ANNIKA BROWNING ’21

Over the last few months, my experience with COVID, and doing my part to keep my community safe through social distancing, has led me to feel increasingly disconnected from my outside reality. This has been exacerbated by my reliance on online communication– through direct messaging and social media– to keep up to date with my friends, community, and the world around me. The constant influx of faceless notifications and data, has changed my once personal, valuable, and intimate relationship with virtual communication to one that is isolating, othering, and void of meaning.

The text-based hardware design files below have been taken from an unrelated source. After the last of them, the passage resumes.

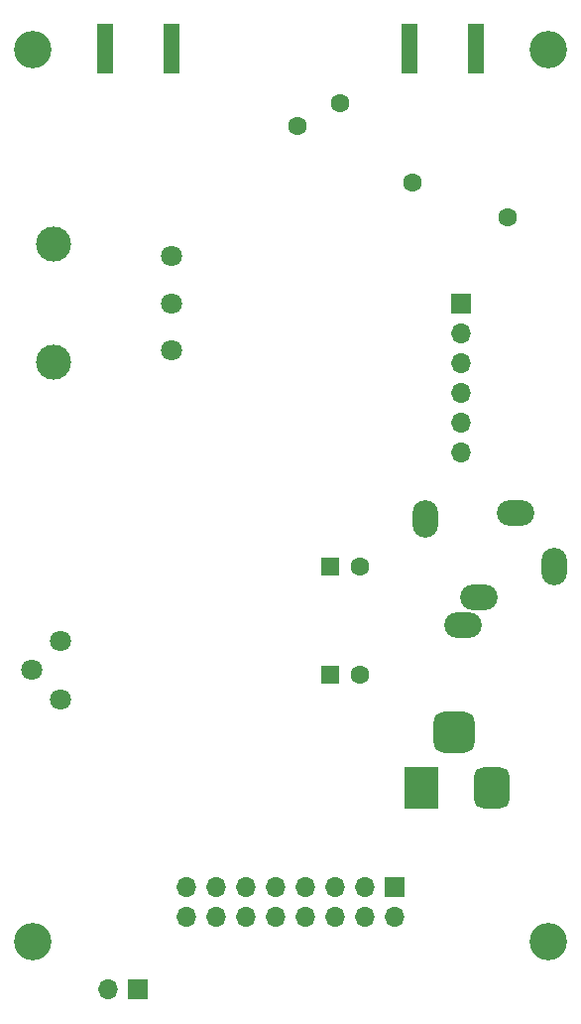
<source format=gbr>
%TF.GenerationSoftware,KiCad,Pcbnew,7.0.1*%
%TF.CreationDate,2023-04-12T14:42:12+09:00*%
%TF.ProjectId,KiCad-Si4735,4b694361-642d-4536-9934-3733352e6b69,rev?*%
%TF.SameCoordinates,PX6bc3e40PY88601c0*%
%TF.FileFunction,Soldermask,Bot*%
%TF.FilePolarity,Negative*%
%FSLAX46Y46*%
G04 Gerber Fmt 4.6, Leading zero omitted, Abs format (unit mm)*
G04 Created by KiCad (PCBNEW 7.0.1) date 2023-04-12 14:42:12*
%MOMM*%
%LPD*%
G01*
G04 APERTURE LIST*
G04 Aperture macros list*
%AMRoundRect*
0 Rectangle with rounded corners*
0 $1 Rounding radius*
0 $2 $3 $4 $5 $6 $7 $8 $9 X,Y pos of 4 corners*
0 Add a 4 corners polygon primitive as box body*
4,1,4,$2,$3,$4,$5,$6,$7,$8,$9,$2,$3,0*
0 Add four circle primitives for the rounded corners*
1,1,$1+$1,$2,$3*
1,1,$1+$1,$4,$5*
1,1,$1+$1,$6,$7*
1,1,$1+$1,$8,$9*
0 Add four rect primitives between the rounded corners*
20,1,$1+$1,$2,$3,$4,$5,0*
20,1,$1+$1,$4,$5,$6,$7,0*
20,1,$1+$1,$6,$7,$8,$9,0*
20,1,$1+$1,$8,$9,$2,$3,0*%
G04 Aperture macros list end*
%ADD10C,3.200000*%
%ADD11R,1.700000X1.700000*%
%ADD12O,1.700000X1.700000*%
%ADD13R,3.000000X3.600000*%
%ADD14RoundRect,0.750000X0.750000X1.000000X-0.750000X1.000000X-0.750000X-1.000000X0.750000X-1.000000X0*%
%ADD15RoundRect,0.875000X0.875000X0.875000X-0.875000X0.875000X-0.875000X-0.875000X0.875000X-0.875000X0*%
%ADD16C,1.800000*%
%ADD17C,1.600000*%
%ADD18R,1.600000X1.600000*%
%ADD19R,1.350000X4.200000*%
%ADD20C,3.000000*%
%ADD21O,3.200000X2.200000*%
%ADD22O,2.200000X3.200000*%
G04 APERTURE END LIST*
D10*
%TO.C,H4*%
X3000000Y6920000D03*
%TD*%
%TO.C,H2*%
X3000000Y83000000D03*
%TD*%
%TO.C,H3*%
X47000000Y6920000D03*
%TD*%
D11*
%TO.C,J3*%
X33875000Y11540000D03*
D12*
X33875000Y9000000D03*
X31335000Y11540000D03*
X31335000Y9000000D03*
X28795000Y11540000D03*
X28795000Y9000000D03*
X26255000Y11540000D03*
X26255000Y9000000D03*
X23715000Y11540000D03*
X23715000Y9000000D03*
X21175000Y11540000D03*
X21175000Y9000000D03*
X18635000Y11540000D03*
X18635000Y9000000D03*
X16095000Y11540000D03*
X16095000Y9000000D03*
%TD*%
D13*
%TO.C,J2*%
X36187500Y20042500D03*
D14*
X42187500Y20042500D03*
D15*
X38987500Y24742500D03*
%TD*%
D16*
%TO.C,RV2*%
X5400000Y32600000D03*
X2900000Y30100000D03*
X5400000Y27600000D03*
%TD*%
D17*
%TO.C,L2*%
X35400000Y71700000D03*
X43600000Y68700000D03*
%TD*%
D11*
%TO.C,J1*%
X39625000Y61350000D03*
D12*
X39625000Y58810000D03*
X39625000Y56270000D03*
X39625000Y53730000D03*
X39625000Y51190000D03*
X39625000Y48650000D03*
%TD*%
D18*
%TO.C,C17*%
X28447349Y38900000D03*
D17*
X30947349Y38900000D03*
%TD*%
D19*
%TO.C,J4*%
X14825000Y83142500D03*
X9175000Y83142500D03*
%TD*%
D20*
%TO.C,RV1*%
X4825000Y56400000D03*
X4825000Y66400000D03*
D16*
X14825000Y57400000D03*
X14825000Y61400000D03*
X14825000Y65400000D03*
%TD*%
D18*
%TO.C,C21*%
X28447349Y29700000D03*
D17*
X30947349Y29700000D03*
%TD*%
%TO.C,L1*%
X29300000Y78500000D03*
X25600000Y76500000D03*
%TD*%
D10*
%TO.C,H1*%
X47000000Y83000000D03*
%TD*%
D21*
%TO.C,J6*%
X39750000Y33900000D03*
X41150000Y36300000D03*
D22*
X47550000Y38950000D03*
D21*
X44250000Y43500000D03*
D22*
X36550000Y42950000D03*
%TD*%
D19*
%TO.C,J5*%
X40825000Y83142500D03*
X35175000Y83142500D03*
%TD*%
D11*
%TO.C,LS1*%
X11975000Y2825000D03*
D12*
X9435000Y2825000D03*
%TD*%
M02*

</source>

When I was prompted to create a digital Self Portrait through metadata (information/data collected about users data) I was drawn back to thinking about my relationship to this now seemingly solitary, one-sided method of interaction. This work, coded with HTML, shows a web browser with hundreds of black squares, which when interacted with by the user by mousing over the page, flip to reveal one example of my online communication metadata (time, sent or received, to how many, app used, type of message, and who the message is from/to).

Considering how as participants in online culture we are constantly tracked by our metadata, I wanted to create a visual representation of attempts to decoding value and meaning from my personal communications. Through the separation of body language from communication, emotion is lost. In the same way, metadata taken from online communication separates the user from content, and meaning is lost.

Is my metadata more real than the emotion taken from it?